La remise en place de la peine de mort a deux objectifs: casser encore un peu plus toute contestation interne et déclencher un arrêt formel par l'UE - et non par la Turquie - des négociations d'adhésion", expliquait Marc Pierini, du centre de réflexion Carnegie Europe.

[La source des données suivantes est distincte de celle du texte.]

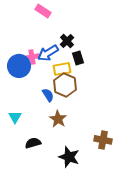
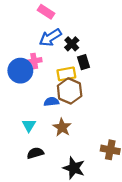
blue arrow: (48, 53) -> (50, 37), moved
blue semicircle: (48, 95) -> (51, 102), turned -64
cyan triangle: (15, 117) -> (29, 125), moved

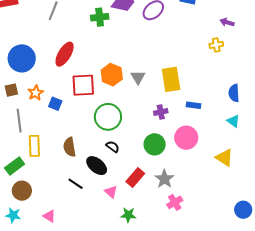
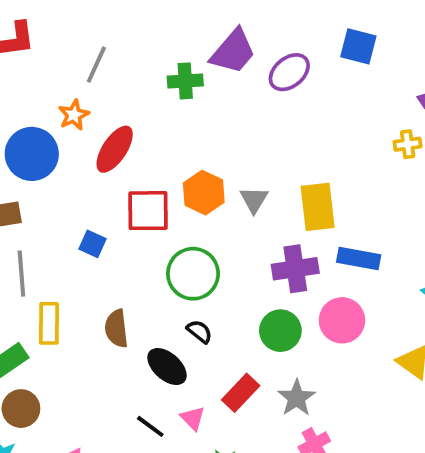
orange star: (36, 93) -> (74, 115), moved
blue rectangle: (193, 105) -> (359, 258), size x1.5
purple cross: (161, 112) -> (295, 269), size x1.6
black line: (76, 184) -> (150, 426), moved

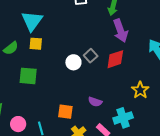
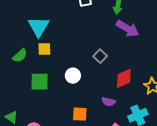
purple arrow: (120, 31) -> (128, 29), turned -35
red diamond: (115, 59) -> (124, 78), moved
white circle: (73, 62) -> (73, 76), moved

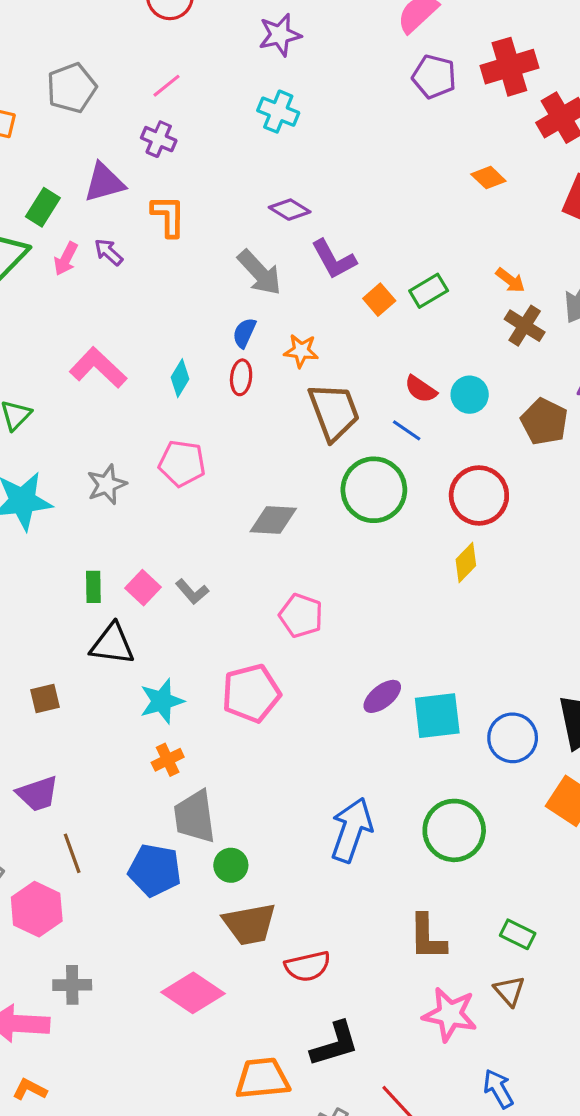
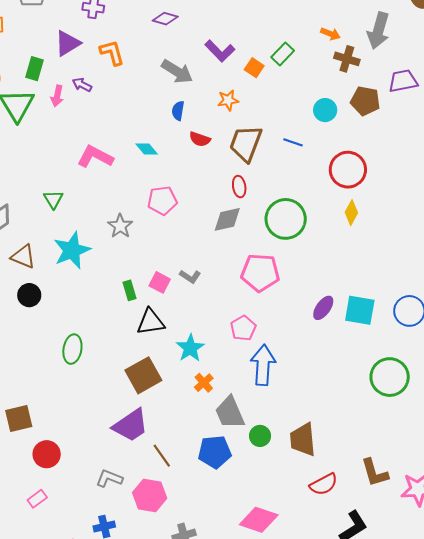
purple diamond: (290, 210) -> (165, 19), moved
orange star: (301, 351) -> (228, 100), moved
red ellipse: (241, 377) -> (239, 187), moved
cyan diamond: (180, 378) -> (147, 149), turned -55
red semicircle: (421, 389) -> (200, 139), moved
brown trapezoid: (334, 412) -> (246, 143), turned -123
brown pentagon: (544, 422) -> (365, 101), moved
green circle: (374, 490) -> (286, 219), moved
pink pentagon: (301, 616) -> (260, 273), size x1.4
pink pentagon: (251, 693) -> (243, 328), size x0.7
brown square: (45, 699) -> (143, 375), moved, size x1.8
cyan square: (437, 716) -> (360, 310), turned 32
purple trapezoid: (38, 794) -> (131, 425), size x1.4
blue arrow: (352, 830) -> (263, 365), moved
brown trapezoid: (250, 924) -> (303, 440), moved, turned 111
brown L-shape: (427, 937) -> (375, 473), moved

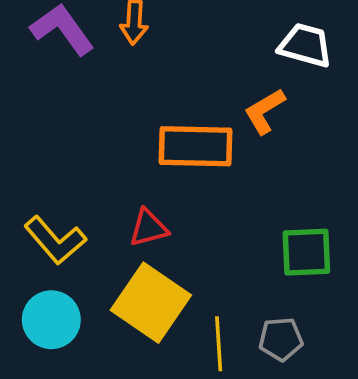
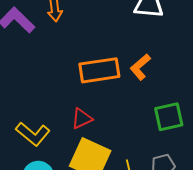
orange L-shape: (265, 111) -> (140, 67), moved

"'Le dernier mot revient à la nation et la nation a dit 'oui", a ajouté M. Yildirim, qualifiant le résultat du référendum de 'meilleure réponse' aux commanditaires de la tentative de coup d'Etat manquée du 15 juillet, aux militants séparatistes kurdes et aux forces étrangères hostiles à la Turquie.

Si elle donne des haut-le-coeur à l'Union européenne, qui réclame une enquête, la victoire de Recep Tayyip Erdogan lors du référendum visant un accroissement de ses prérogatives présidentielles est saluée par Washington. Une crise diplomatique avait opposé Ankara à plusieurs pays de l'UE, notamment l'Allemagne et les Pays-Bas, après l'interdiction de meeting de soutien à M. Erdogan sur leur sol pendant la campagne. Il a aussi évoqué dimanche un possible référendum sur le rétablissement de la peine capitale, une ligne rouge pour Bruxelles.